Step-by-step explanation:
The student has asked about the pH of a solution that contains both 0.250M HF and 0.250M HClO. HF has a higher dissociation constant (Ka = 3.05e-4) compared to HClO (Ka = 2.9e-8). Due to the much higher Ka value, the dissociation of HF will have a more significant impact on the pH than that of HClO.

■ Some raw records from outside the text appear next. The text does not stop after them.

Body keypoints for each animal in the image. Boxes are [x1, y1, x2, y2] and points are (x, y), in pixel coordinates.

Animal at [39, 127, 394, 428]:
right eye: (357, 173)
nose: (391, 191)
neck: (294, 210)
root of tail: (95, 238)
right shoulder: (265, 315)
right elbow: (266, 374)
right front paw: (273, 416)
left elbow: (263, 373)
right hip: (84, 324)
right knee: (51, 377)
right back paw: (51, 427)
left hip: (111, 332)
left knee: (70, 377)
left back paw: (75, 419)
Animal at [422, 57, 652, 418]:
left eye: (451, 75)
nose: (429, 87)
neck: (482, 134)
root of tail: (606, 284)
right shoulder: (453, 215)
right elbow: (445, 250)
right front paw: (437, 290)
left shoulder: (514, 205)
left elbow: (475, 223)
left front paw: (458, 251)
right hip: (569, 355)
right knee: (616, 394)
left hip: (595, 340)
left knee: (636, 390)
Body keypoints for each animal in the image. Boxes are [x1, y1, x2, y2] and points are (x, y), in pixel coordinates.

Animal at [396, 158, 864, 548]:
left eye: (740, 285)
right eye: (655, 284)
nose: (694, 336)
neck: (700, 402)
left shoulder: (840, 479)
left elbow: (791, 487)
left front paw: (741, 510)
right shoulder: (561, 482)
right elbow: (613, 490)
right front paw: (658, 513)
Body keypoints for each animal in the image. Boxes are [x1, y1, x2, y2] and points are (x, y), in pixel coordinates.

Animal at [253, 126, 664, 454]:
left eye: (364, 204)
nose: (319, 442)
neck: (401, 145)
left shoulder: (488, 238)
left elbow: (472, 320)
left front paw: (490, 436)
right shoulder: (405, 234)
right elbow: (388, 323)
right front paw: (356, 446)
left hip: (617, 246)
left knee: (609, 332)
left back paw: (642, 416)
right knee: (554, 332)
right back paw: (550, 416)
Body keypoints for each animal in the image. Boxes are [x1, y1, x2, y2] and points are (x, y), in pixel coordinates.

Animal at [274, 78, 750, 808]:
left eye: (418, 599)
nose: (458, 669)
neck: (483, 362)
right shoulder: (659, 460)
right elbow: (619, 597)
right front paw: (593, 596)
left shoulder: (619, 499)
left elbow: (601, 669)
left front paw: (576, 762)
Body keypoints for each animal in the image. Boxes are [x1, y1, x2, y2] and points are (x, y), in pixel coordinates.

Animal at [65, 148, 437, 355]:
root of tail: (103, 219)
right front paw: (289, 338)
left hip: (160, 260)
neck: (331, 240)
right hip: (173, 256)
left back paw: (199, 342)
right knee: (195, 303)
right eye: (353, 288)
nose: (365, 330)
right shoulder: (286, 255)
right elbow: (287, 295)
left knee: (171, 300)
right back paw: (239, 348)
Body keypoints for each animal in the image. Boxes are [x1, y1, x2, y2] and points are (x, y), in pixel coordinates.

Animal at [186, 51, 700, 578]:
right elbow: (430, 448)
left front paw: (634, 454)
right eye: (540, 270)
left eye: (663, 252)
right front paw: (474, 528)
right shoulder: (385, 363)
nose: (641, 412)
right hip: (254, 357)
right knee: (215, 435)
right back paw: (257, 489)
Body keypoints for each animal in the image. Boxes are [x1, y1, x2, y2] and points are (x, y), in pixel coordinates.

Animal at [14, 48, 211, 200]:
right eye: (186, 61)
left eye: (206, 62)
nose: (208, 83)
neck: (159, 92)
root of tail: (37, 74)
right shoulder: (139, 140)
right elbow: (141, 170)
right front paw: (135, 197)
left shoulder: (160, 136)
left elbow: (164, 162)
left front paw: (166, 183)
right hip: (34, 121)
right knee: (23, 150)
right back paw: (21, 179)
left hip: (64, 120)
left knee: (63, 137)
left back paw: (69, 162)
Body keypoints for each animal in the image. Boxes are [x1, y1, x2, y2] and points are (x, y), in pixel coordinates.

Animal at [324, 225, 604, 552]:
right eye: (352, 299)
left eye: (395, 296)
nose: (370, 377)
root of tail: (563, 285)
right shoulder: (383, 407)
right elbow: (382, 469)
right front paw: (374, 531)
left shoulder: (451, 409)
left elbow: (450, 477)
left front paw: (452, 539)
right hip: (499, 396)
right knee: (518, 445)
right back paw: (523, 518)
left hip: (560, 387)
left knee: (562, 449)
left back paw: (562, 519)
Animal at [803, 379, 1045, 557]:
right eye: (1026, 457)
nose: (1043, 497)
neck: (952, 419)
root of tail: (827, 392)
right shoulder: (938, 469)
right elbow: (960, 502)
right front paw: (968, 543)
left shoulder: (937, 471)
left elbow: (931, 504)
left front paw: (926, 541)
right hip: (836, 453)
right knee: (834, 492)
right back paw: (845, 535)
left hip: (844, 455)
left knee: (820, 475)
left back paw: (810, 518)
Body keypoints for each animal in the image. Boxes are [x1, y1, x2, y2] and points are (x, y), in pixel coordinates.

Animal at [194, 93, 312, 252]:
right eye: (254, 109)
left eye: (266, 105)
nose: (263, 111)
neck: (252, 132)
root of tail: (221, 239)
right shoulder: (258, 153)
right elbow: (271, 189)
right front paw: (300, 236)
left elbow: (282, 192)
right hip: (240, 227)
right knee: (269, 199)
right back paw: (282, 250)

Calculating the pH: Since HF is the stronger acid here (higher Ka), we will focus on it for the pH calculation. The concentration of H+ ions produced will predominantly come from HF dissociation.
The acid dissociation reaction for HF can be represented as:
HF → H+ + F-
We can write the expression for the dissociation constant (Ka) for HF as:
Ka = [H+][F-]/[HF]
However, since [HF] ≈ [H+] ≈ [F-] because of the 1:1 stoichiometry, we can simplify it to:
Ka = [H+]^2
This leads to [H+] = sqrt(Ka)
[H+] = sqrt(3.05e-4)
The pH is defined as:
pH = -log[H+]
By calculating the negative logarithm of the H+ ion concentration, we find:
pH = -log(sqrt(3.05e-4))
After the computation, the pH is approximately 2.5, which is not an option given. Since none of the given choices match our calculation and considering that HF and HClO are both weak acids and not likely to create a neutral pH, the next closest choice would be a pH of 3.0 if we consider a slight deviation due to experimental factors, or it may imply that the question has a typo. Hence, the correct pH value needs further clarification.